> **TASK ITEM**:
Which lines below contain "бесплатный"? Copy every one of them.

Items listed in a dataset
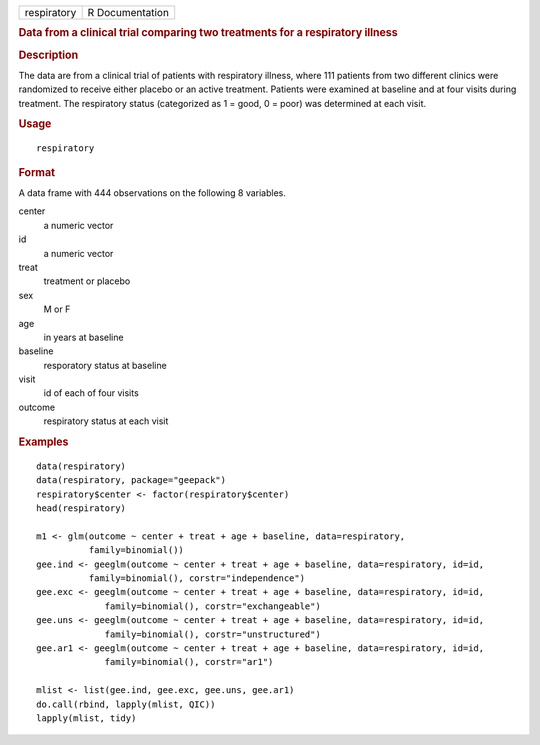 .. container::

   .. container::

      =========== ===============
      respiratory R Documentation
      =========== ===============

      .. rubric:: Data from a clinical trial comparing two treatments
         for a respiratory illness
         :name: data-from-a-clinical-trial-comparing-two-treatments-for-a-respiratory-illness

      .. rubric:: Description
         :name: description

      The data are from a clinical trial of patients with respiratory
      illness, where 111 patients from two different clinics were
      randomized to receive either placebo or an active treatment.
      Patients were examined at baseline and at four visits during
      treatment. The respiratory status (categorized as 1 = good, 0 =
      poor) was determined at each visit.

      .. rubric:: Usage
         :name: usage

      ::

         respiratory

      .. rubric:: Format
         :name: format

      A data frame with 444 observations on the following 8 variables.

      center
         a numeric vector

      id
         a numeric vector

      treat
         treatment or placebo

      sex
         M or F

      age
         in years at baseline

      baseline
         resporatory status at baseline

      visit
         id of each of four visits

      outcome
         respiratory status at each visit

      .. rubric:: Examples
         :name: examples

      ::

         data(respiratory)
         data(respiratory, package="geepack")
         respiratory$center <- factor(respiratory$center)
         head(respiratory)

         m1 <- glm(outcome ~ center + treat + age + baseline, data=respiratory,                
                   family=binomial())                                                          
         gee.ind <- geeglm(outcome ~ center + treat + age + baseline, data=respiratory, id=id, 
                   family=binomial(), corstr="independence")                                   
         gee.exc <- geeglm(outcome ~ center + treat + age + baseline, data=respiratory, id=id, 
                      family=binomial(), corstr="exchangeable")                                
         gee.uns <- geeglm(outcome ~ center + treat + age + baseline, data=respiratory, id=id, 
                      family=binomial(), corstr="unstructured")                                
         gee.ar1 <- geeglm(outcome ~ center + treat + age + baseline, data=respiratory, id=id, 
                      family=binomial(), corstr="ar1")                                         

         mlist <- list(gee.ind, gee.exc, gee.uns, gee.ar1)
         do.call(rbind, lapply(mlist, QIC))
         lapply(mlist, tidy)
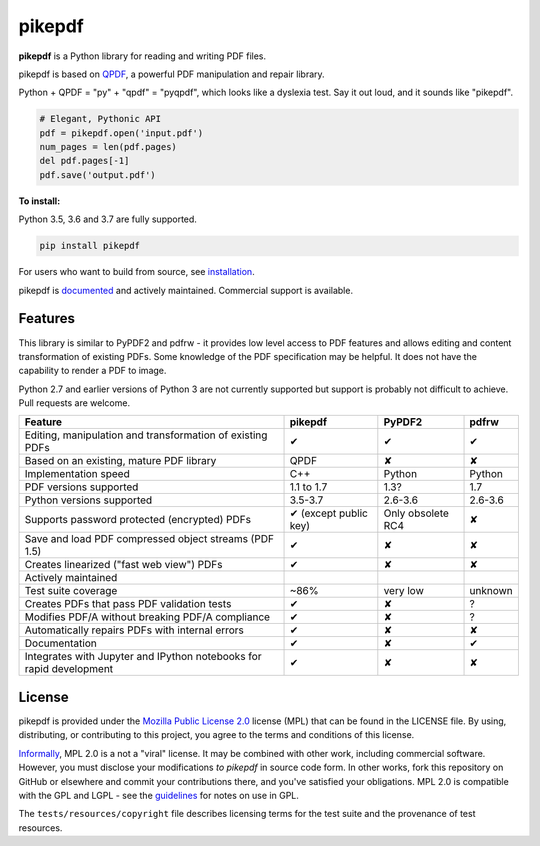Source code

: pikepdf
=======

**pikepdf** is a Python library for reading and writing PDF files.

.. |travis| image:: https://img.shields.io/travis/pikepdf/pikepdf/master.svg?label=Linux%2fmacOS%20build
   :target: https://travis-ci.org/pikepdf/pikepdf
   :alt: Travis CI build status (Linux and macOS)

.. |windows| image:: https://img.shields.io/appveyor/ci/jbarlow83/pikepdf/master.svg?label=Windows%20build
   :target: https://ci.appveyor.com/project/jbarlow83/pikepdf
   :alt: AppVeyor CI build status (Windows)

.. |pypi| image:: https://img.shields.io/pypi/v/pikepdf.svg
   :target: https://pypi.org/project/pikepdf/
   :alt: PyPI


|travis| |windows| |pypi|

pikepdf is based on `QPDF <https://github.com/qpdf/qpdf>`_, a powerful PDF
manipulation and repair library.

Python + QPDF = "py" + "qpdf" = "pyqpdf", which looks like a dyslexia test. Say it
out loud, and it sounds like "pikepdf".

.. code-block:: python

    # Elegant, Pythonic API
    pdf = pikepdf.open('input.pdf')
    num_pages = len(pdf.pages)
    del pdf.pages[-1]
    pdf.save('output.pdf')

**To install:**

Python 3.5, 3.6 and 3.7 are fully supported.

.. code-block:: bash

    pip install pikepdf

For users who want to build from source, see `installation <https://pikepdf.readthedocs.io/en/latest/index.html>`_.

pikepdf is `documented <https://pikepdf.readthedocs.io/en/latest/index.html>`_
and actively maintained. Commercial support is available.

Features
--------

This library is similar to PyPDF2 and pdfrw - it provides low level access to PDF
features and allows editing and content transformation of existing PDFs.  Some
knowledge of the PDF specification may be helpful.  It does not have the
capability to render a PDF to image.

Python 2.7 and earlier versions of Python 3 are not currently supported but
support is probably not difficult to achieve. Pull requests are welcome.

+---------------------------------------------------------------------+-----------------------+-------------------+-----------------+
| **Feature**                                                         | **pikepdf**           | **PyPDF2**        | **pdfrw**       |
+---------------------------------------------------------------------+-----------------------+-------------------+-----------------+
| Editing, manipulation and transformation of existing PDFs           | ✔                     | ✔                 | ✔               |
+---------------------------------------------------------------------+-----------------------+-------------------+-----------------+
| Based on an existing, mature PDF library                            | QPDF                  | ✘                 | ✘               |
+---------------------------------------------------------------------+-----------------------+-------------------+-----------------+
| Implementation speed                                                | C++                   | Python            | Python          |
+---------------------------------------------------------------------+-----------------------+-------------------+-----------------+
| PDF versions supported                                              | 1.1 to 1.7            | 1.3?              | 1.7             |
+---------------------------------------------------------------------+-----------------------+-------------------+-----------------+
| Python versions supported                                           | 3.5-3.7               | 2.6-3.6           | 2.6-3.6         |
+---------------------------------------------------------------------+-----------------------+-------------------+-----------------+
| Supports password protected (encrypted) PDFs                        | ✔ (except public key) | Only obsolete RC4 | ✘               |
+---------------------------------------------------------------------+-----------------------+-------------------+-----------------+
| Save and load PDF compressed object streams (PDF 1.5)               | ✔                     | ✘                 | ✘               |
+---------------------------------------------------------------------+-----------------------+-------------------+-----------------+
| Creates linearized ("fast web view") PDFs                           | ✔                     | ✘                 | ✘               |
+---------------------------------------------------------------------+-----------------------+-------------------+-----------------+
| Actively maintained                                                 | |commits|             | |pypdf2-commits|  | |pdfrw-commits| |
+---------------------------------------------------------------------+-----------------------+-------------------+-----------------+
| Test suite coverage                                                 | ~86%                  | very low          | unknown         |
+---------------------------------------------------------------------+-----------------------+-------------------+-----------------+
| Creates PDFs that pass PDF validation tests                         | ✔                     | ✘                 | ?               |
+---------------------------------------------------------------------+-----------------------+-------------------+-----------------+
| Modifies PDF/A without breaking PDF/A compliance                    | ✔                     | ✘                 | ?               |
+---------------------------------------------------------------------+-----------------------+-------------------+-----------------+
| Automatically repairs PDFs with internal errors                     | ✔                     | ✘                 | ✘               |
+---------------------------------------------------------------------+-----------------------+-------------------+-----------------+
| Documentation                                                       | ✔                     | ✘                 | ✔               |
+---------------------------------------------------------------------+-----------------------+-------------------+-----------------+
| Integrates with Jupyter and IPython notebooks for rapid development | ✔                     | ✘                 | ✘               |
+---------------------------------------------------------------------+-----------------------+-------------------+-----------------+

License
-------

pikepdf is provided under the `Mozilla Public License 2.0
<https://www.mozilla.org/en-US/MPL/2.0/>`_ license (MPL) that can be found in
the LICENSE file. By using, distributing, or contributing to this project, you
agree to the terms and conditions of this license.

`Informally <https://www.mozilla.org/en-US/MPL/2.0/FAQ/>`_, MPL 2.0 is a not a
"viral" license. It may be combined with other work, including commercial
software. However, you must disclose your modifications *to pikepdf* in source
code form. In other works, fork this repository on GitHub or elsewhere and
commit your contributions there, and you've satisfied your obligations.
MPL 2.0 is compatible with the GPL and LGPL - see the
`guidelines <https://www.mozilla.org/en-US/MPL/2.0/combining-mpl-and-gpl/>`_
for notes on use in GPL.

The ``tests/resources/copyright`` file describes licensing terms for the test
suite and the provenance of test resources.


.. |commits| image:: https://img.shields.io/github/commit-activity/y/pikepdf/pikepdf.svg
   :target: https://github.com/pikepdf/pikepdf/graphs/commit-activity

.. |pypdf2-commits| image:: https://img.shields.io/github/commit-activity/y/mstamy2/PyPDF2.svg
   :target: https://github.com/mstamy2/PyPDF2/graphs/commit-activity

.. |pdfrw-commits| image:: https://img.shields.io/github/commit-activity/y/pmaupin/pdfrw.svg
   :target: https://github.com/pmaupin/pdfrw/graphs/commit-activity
--
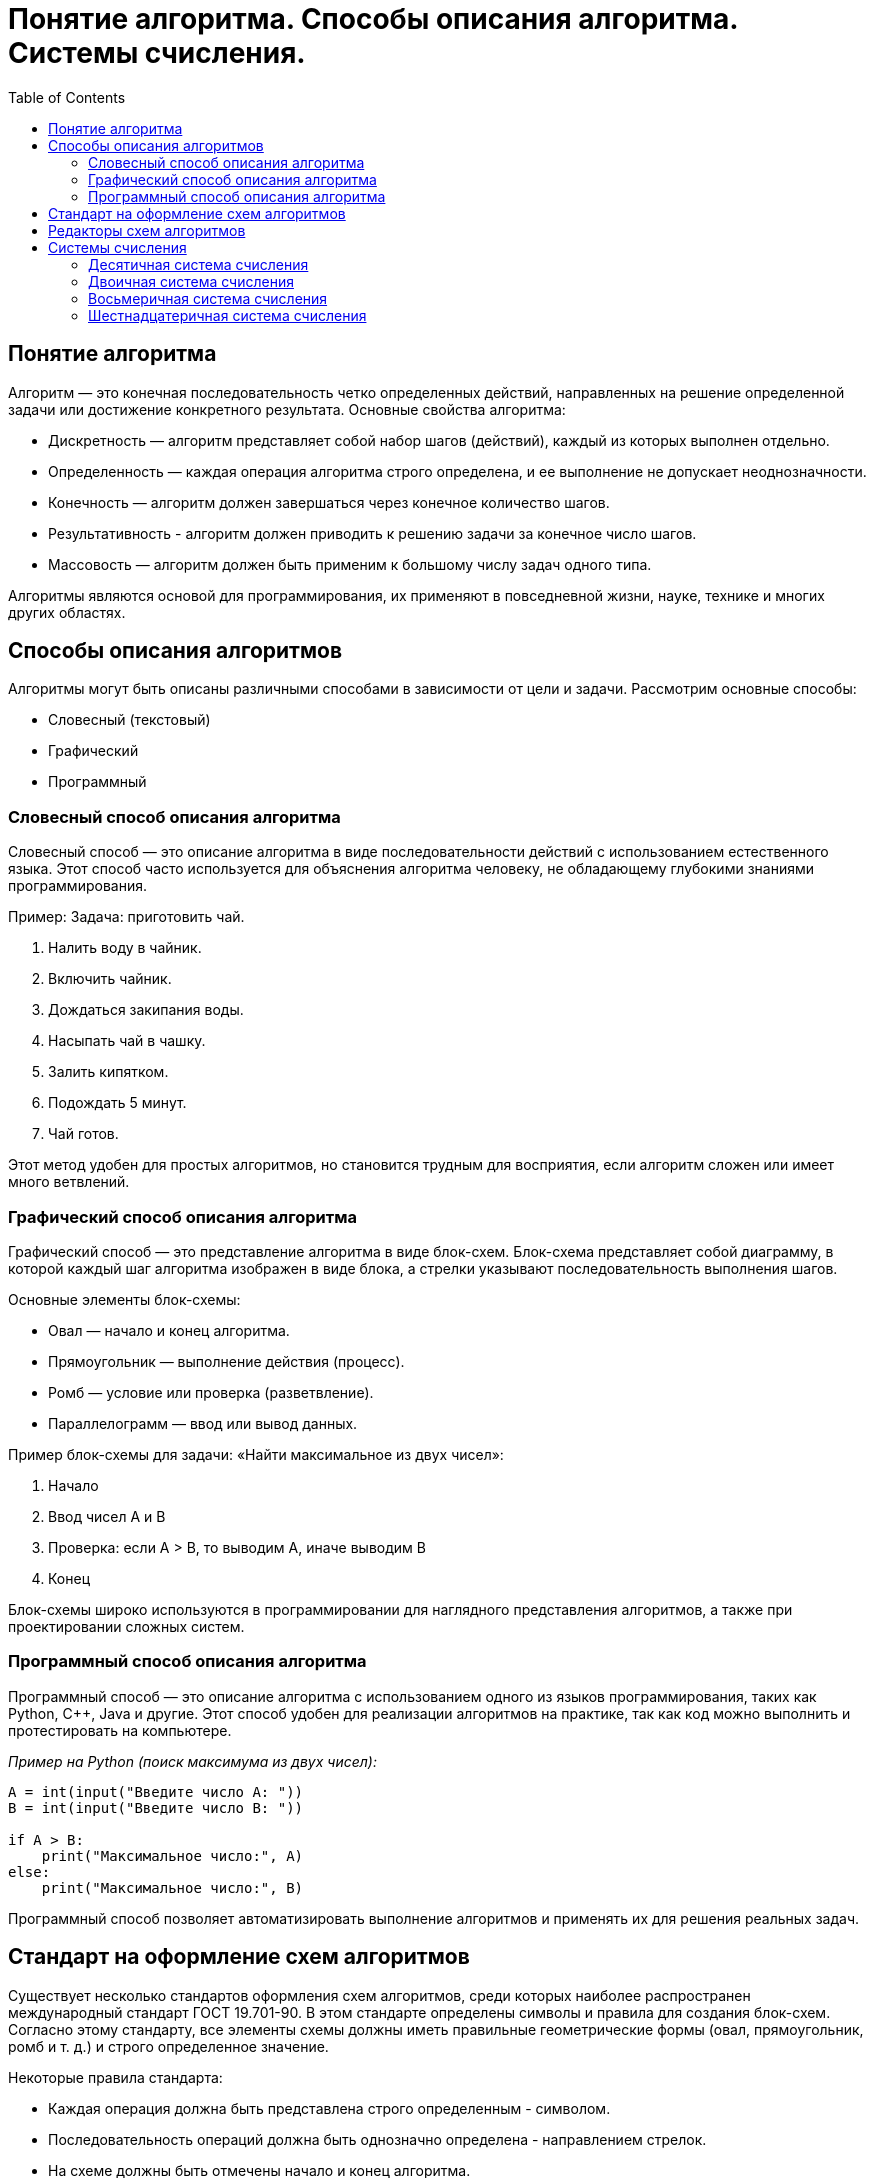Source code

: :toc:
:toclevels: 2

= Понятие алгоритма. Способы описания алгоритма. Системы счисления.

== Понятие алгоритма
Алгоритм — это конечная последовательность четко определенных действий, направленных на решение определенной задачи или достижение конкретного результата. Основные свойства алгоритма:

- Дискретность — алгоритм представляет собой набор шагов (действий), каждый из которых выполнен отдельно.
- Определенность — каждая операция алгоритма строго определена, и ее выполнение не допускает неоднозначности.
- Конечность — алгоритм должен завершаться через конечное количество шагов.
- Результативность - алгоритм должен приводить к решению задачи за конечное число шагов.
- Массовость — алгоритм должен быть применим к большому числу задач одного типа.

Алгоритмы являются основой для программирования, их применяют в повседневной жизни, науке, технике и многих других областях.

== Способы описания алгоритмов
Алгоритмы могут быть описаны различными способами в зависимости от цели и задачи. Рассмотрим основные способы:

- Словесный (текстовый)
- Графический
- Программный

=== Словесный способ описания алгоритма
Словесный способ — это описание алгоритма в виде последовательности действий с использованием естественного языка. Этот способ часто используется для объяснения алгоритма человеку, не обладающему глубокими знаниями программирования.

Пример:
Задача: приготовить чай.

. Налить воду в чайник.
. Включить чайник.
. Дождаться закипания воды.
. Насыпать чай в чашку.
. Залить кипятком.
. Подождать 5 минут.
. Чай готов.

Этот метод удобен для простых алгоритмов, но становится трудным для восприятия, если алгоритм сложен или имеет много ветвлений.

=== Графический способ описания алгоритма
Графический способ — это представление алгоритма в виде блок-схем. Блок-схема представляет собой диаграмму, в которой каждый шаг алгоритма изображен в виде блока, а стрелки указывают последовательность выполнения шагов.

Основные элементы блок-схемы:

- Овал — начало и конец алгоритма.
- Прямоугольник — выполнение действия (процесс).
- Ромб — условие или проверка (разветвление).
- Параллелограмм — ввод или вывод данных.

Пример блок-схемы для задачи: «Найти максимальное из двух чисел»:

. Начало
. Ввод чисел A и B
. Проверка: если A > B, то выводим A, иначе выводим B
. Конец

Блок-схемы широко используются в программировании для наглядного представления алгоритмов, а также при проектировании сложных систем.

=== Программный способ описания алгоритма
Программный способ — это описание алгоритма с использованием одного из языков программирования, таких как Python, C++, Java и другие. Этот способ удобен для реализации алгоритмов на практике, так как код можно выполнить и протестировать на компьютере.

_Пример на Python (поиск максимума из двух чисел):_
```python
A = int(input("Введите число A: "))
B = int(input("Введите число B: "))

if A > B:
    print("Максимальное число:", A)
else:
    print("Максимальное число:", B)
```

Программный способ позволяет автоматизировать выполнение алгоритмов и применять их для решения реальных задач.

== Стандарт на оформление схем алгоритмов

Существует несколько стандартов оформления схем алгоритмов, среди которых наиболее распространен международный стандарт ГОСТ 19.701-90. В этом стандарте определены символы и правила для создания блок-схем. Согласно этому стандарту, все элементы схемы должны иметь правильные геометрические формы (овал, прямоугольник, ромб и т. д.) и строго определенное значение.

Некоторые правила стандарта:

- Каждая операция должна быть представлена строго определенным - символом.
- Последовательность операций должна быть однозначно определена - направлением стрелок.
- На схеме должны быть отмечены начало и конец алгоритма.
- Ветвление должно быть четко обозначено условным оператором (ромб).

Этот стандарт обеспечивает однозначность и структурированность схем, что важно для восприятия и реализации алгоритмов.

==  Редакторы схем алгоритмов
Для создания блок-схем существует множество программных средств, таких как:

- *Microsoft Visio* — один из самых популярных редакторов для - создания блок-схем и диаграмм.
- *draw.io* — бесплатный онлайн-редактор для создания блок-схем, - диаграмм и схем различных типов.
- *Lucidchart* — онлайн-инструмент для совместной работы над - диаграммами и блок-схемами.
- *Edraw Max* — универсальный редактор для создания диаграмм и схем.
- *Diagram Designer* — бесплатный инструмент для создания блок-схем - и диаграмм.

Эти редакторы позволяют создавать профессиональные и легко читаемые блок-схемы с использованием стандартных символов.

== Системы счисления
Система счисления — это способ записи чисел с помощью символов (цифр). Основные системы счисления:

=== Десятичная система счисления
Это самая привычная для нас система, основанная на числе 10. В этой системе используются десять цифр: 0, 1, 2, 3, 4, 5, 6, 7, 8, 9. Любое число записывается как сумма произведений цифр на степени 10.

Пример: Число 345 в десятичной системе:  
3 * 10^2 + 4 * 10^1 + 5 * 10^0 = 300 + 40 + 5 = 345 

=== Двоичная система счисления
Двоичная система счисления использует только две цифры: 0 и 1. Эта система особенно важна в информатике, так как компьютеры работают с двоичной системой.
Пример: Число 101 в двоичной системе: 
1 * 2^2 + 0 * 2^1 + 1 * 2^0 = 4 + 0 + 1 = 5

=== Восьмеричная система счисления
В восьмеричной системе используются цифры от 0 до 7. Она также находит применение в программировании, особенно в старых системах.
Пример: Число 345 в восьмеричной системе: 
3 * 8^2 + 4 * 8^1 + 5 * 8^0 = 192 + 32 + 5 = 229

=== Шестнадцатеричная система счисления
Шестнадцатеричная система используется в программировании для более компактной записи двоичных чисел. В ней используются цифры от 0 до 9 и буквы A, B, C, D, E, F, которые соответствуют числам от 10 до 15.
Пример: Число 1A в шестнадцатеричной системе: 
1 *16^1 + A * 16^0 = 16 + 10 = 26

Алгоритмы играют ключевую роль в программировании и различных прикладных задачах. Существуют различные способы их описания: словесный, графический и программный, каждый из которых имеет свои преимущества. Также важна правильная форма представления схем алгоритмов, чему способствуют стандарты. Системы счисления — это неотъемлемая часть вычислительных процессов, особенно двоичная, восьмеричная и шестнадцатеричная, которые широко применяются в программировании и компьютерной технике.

> **REPLY**:
- *draw.io* — бесплатный онлайн-редактор для создания блок-схем, - диаграмм и схем различных типов.
- *Diagram Designer* — бесплатный инструмент для создания блок-схем - и диаграмм.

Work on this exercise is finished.